_Task material_.

___

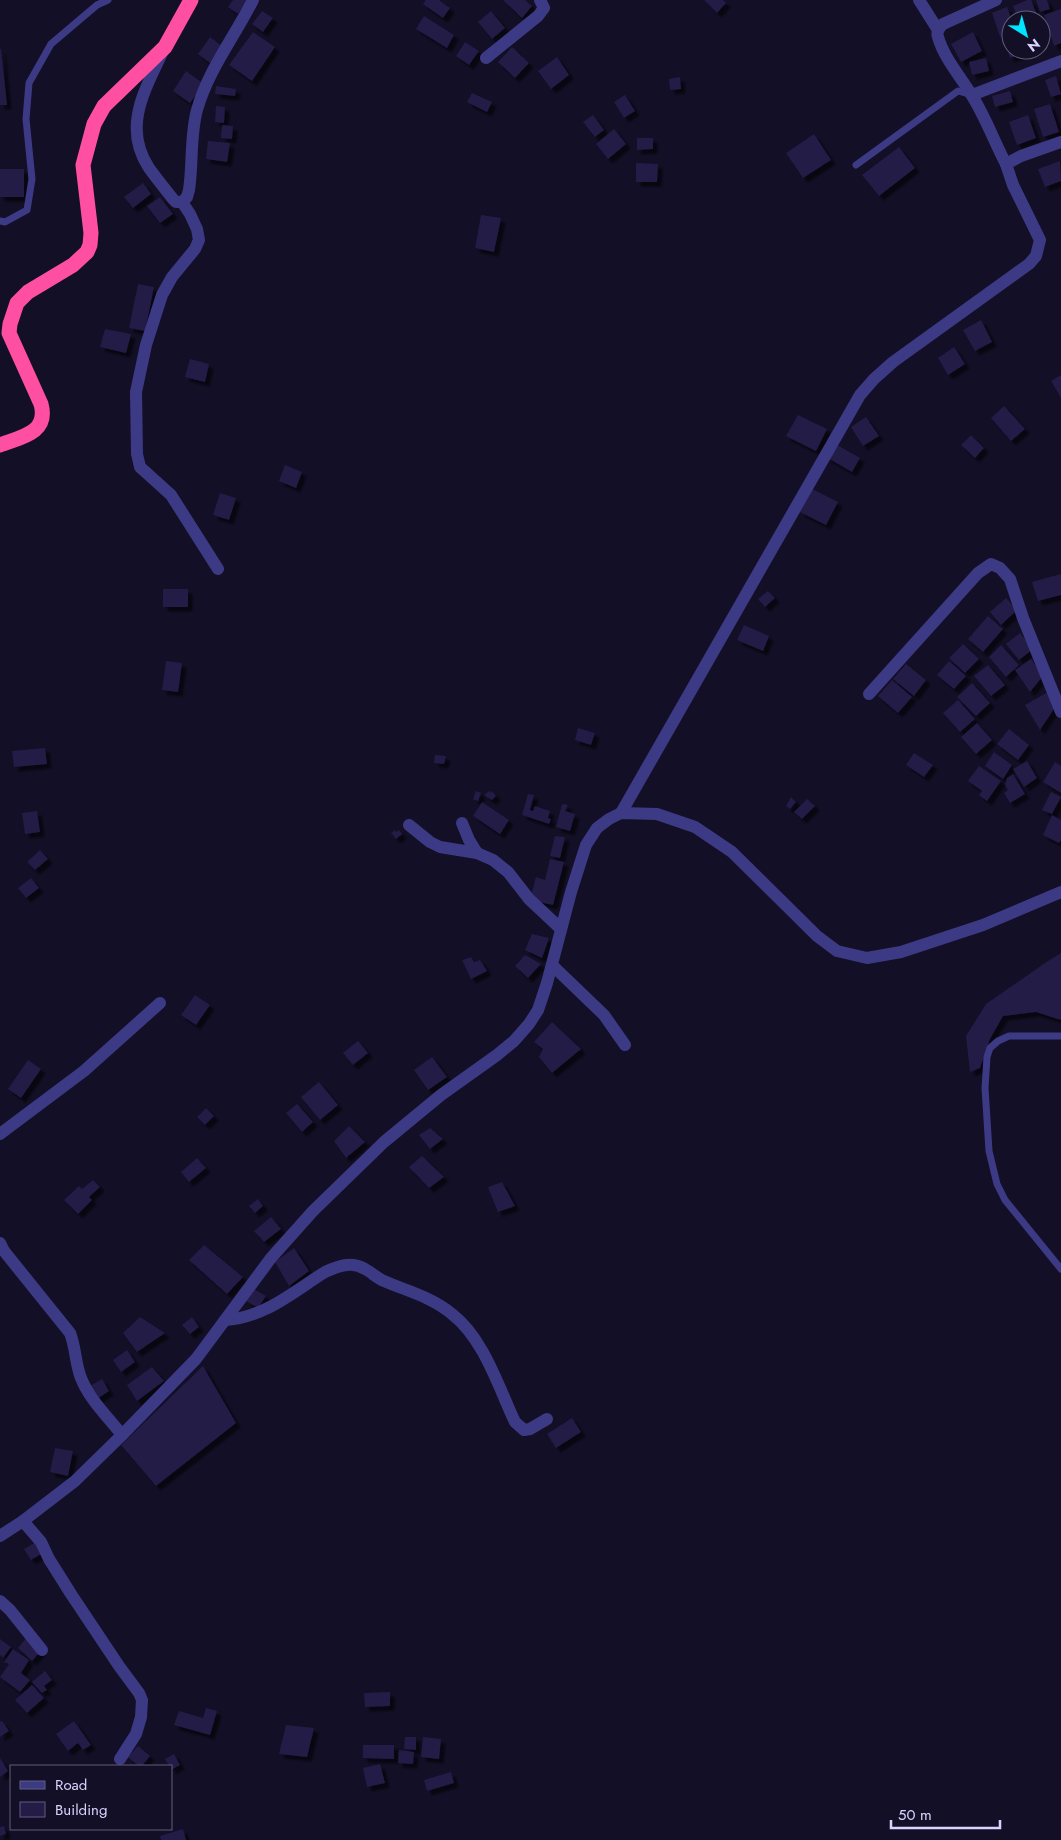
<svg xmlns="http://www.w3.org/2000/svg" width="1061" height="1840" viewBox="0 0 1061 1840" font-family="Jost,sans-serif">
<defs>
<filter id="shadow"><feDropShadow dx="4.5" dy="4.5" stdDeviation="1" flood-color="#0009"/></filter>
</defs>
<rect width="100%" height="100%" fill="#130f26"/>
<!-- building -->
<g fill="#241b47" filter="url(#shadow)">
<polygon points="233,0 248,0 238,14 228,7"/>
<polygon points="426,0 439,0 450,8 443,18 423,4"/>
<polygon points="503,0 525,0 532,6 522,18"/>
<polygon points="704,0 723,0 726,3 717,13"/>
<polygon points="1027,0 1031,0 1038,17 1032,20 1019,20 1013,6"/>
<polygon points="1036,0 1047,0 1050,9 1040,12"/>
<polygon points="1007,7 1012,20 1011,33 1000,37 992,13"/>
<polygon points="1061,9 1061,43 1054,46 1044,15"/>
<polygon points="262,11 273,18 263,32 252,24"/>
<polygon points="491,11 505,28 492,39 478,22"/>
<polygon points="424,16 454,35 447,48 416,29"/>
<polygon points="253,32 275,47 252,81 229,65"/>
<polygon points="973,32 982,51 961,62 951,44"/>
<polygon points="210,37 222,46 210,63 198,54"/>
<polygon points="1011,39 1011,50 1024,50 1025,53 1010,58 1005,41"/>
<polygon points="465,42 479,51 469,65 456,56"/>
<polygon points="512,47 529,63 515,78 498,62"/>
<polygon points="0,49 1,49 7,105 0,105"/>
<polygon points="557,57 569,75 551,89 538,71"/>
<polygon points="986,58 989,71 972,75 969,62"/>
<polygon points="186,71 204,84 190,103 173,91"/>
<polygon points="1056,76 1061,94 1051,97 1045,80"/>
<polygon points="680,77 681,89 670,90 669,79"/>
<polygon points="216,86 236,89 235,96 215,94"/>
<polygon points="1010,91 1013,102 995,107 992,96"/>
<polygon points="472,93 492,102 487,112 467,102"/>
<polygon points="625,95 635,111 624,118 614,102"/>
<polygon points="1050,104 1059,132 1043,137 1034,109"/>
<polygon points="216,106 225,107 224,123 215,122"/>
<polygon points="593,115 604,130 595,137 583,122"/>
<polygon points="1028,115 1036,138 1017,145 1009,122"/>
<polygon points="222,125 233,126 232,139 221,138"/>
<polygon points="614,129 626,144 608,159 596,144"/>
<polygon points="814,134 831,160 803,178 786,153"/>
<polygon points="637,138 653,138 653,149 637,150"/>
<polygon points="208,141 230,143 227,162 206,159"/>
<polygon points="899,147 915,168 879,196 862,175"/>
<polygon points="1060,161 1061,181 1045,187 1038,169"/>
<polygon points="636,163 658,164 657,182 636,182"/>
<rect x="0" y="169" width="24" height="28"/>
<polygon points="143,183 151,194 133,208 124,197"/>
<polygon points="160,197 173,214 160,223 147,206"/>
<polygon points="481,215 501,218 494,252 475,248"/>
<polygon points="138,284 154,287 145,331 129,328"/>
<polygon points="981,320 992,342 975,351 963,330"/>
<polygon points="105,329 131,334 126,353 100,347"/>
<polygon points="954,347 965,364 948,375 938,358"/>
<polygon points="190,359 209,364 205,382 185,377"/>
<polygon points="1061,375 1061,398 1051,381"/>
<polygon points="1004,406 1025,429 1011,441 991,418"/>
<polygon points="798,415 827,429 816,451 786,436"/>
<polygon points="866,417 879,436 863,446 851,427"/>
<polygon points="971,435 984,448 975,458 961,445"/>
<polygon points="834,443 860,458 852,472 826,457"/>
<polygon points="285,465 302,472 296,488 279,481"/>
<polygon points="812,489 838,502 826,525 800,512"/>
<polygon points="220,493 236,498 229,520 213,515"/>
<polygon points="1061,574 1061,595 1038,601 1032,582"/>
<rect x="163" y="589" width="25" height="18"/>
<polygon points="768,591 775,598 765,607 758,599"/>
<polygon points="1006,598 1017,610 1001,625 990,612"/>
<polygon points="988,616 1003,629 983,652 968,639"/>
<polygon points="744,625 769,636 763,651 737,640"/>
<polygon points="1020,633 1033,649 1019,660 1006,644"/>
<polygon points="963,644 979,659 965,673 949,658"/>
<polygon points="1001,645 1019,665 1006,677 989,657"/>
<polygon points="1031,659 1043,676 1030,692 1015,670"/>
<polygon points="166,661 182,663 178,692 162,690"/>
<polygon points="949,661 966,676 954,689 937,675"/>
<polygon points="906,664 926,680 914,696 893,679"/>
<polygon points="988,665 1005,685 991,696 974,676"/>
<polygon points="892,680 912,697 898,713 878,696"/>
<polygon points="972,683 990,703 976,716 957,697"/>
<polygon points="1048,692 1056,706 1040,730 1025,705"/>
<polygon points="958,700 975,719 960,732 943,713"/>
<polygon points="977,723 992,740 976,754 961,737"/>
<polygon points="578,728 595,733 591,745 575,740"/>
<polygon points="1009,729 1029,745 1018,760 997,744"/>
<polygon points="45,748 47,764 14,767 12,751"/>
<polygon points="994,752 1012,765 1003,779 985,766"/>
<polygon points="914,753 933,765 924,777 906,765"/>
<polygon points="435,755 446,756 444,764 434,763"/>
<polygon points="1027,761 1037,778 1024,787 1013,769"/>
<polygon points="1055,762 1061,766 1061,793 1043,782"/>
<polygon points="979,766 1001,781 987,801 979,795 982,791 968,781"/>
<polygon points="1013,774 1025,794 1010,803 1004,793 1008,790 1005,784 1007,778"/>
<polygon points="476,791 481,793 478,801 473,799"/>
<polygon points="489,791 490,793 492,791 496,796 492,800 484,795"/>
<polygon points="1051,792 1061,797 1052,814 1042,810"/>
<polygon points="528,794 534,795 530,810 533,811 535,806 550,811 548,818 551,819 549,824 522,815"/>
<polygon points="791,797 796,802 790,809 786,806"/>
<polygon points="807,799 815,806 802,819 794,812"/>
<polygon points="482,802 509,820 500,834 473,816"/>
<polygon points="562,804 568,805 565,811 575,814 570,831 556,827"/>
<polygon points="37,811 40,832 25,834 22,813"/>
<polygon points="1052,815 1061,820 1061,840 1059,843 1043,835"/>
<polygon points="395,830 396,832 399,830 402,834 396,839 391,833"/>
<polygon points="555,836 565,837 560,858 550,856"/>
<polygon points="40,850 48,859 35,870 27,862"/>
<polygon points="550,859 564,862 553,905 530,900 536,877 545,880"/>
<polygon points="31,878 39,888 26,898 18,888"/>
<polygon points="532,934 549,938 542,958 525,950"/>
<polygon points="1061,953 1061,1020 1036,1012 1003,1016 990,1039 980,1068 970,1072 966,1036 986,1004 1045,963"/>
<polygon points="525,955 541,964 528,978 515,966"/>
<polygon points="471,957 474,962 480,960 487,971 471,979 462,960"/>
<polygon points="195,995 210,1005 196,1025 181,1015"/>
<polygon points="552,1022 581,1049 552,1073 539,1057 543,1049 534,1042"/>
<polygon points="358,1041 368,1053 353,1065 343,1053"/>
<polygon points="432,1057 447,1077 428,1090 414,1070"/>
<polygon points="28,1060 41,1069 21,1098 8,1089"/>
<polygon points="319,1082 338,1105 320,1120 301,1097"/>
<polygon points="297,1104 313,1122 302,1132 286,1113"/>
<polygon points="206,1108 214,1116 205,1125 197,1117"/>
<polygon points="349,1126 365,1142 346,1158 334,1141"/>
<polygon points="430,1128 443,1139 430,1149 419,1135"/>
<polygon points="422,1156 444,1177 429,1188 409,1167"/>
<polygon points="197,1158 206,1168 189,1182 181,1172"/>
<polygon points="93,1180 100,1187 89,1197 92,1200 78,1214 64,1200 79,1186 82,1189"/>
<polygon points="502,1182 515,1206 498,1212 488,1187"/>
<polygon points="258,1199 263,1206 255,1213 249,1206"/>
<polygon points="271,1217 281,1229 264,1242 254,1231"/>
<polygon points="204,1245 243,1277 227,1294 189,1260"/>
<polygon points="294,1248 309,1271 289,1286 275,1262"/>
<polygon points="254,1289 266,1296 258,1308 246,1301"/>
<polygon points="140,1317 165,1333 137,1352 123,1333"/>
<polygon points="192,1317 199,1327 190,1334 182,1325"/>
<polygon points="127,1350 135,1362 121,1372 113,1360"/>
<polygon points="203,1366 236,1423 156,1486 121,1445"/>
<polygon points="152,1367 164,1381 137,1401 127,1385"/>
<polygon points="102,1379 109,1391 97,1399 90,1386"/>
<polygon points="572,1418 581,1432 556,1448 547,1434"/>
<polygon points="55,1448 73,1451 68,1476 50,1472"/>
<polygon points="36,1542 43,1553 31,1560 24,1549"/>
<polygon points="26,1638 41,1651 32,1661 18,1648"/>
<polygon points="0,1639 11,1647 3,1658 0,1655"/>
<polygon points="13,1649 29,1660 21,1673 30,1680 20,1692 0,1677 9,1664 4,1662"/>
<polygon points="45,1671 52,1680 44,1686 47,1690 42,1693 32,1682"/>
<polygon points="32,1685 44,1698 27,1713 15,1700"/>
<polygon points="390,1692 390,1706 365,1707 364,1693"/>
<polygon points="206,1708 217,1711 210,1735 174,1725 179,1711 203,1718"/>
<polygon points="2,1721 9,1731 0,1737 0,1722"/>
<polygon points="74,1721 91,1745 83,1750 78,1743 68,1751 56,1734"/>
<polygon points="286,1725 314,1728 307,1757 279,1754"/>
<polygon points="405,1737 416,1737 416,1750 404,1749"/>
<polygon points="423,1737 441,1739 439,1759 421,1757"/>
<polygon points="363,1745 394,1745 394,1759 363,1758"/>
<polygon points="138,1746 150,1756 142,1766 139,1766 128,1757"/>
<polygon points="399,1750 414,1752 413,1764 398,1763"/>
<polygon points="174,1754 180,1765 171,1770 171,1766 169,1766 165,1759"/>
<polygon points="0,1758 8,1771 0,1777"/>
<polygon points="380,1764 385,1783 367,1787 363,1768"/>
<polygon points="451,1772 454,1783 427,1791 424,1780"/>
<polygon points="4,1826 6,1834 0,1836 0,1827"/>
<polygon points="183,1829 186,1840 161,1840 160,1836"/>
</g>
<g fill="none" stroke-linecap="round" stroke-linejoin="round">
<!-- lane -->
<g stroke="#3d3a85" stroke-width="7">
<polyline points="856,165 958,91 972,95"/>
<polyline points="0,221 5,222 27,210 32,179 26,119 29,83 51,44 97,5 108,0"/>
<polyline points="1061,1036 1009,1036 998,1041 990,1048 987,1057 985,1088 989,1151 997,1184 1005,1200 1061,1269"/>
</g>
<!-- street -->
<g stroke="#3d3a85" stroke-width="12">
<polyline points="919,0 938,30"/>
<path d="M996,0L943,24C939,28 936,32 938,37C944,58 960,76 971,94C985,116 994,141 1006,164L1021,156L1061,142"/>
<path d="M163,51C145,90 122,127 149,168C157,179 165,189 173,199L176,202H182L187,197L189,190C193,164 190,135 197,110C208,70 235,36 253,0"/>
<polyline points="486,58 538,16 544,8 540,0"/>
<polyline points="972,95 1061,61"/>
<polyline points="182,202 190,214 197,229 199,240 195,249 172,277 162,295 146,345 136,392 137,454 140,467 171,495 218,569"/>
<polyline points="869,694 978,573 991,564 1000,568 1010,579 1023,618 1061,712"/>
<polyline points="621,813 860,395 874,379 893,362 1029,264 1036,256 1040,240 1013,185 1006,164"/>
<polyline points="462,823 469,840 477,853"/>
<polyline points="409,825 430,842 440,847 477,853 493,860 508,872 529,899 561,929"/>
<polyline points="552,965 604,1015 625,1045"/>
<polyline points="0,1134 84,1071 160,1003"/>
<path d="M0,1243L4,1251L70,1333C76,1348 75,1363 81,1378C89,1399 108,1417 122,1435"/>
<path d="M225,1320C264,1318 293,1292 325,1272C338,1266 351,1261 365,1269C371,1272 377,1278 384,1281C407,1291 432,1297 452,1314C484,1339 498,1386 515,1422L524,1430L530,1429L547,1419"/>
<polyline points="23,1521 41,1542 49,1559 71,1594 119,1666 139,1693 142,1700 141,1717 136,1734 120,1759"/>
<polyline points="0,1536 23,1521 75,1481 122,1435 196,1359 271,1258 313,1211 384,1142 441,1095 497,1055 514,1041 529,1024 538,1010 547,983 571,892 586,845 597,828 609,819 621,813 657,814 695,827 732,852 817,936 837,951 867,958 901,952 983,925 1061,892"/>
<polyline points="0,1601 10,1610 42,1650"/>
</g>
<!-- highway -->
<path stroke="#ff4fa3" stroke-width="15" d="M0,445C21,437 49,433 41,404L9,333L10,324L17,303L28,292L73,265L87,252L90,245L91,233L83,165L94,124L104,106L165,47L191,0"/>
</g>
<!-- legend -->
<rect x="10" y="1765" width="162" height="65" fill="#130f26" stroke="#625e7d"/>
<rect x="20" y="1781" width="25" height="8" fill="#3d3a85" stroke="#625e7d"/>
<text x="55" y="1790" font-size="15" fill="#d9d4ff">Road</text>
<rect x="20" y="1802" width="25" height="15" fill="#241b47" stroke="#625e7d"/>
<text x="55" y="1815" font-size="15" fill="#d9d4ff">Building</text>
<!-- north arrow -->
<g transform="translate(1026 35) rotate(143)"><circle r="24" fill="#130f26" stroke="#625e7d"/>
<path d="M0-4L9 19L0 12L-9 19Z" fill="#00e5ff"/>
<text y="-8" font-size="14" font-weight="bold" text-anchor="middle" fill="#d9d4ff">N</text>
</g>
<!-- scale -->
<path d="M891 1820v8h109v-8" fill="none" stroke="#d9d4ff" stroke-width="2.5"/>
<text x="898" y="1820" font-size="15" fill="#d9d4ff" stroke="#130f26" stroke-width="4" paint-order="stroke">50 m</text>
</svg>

___

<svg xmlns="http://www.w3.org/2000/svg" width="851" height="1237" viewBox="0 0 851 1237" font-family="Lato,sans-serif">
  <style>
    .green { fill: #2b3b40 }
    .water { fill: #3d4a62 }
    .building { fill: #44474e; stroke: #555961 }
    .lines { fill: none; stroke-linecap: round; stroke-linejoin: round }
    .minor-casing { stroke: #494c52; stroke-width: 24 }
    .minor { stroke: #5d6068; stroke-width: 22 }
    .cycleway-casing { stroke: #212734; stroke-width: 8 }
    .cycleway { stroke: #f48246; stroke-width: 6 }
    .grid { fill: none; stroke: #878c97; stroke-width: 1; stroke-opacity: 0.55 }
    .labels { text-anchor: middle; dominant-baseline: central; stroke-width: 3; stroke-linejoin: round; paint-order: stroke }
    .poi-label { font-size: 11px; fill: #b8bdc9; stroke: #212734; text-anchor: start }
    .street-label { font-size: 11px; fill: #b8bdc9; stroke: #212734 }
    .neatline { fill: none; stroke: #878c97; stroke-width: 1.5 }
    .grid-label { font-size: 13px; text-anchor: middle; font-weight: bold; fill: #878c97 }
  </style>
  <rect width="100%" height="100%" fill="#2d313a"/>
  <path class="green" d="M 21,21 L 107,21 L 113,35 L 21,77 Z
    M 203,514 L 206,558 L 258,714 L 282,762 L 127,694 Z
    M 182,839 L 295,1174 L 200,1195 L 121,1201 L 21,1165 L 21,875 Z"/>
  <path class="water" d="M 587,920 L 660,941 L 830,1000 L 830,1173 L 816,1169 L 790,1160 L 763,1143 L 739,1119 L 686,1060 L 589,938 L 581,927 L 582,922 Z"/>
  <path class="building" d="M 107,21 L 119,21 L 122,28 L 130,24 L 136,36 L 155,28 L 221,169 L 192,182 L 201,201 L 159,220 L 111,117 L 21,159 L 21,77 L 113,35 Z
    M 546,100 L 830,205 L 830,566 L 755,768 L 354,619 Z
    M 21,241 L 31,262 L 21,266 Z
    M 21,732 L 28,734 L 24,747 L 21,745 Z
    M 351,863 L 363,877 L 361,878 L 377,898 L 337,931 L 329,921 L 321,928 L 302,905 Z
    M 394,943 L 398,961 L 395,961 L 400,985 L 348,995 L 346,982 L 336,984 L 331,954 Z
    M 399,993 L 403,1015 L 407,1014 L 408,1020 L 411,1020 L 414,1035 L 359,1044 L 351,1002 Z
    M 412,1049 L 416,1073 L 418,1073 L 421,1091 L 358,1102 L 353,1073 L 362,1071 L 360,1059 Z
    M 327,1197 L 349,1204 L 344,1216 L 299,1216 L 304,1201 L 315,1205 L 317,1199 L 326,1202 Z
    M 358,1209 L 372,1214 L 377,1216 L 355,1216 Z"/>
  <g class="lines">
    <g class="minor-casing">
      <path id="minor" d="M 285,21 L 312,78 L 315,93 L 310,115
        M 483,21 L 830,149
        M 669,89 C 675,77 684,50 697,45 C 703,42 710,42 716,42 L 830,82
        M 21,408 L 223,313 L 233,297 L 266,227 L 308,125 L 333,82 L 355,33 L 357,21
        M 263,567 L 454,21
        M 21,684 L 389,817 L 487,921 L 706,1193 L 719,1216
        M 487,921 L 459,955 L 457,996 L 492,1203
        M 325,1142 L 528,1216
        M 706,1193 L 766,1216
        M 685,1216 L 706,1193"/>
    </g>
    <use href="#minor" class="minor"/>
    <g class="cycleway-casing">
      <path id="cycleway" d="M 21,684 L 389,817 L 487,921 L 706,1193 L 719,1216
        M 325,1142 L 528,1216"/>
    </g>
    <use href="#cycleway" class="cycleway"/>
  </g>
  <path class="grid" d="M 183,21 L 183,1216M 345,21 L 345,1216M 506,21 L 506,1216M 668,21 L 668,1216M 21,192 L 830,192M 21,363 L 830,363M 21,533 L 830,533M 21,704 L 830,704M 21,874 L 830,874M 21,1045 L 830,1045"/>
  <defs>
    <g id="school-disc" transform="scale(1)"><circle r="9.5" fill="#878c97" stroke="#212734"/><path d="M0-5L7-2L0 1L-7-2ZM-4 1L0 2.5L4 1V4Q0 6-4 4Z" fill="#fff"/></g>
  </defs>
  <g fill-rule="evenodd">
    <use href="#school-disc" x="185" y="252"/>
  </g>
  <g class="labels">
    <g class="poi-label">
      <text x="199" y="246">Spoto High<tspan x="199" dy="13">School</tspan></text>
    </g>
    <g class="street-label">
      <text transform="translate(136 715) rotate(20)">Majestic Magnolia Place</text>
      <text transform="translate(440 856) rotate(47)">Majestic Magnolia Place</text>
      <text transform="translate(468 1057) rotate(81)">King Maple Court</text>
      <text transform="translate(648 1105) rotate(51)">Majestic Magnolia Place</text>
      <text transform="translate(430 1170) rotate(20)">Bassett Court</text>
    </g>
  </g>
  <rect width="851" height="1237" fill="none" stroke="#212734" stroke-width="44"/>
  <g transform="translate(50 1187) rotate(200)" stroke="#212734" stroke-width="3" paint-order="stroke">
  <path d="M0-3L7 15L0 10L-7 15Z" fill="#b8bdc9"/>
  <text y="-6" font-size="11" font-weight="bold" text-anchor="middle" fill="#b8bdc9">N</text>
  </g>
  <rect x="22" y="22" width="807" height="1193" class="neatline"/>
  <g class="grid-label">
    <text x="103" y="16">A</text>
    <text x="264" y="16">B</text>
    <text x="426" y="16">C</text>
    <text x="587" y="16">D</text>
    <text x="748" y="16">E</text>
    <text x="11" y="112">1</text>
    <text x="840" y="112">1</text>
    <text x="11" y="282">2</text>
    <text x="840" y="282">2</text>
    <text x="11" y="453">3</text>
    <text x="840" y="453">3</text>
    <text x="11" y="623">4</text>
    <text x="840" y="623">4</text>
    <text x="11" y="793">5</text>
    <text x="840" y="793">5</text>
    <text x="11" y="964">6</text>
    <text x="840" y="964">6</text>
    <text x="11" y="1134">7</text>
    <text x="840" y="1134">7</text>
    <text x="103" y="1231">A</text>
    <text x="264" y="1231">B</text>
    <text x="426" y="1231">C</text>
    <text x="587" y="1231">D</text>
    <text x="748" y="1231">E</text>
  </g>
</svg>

___

_To do_. In the data above, find each line where the string "shadow" appears, then copy it.

_Reply to the task_.
<filter id="shadow"><feDropShadow dx="4.5" dy="4.5" stdDeviation="1" flood-color="#0009"/></filter>
<g fill="#241b47" filter="url(#shadow)">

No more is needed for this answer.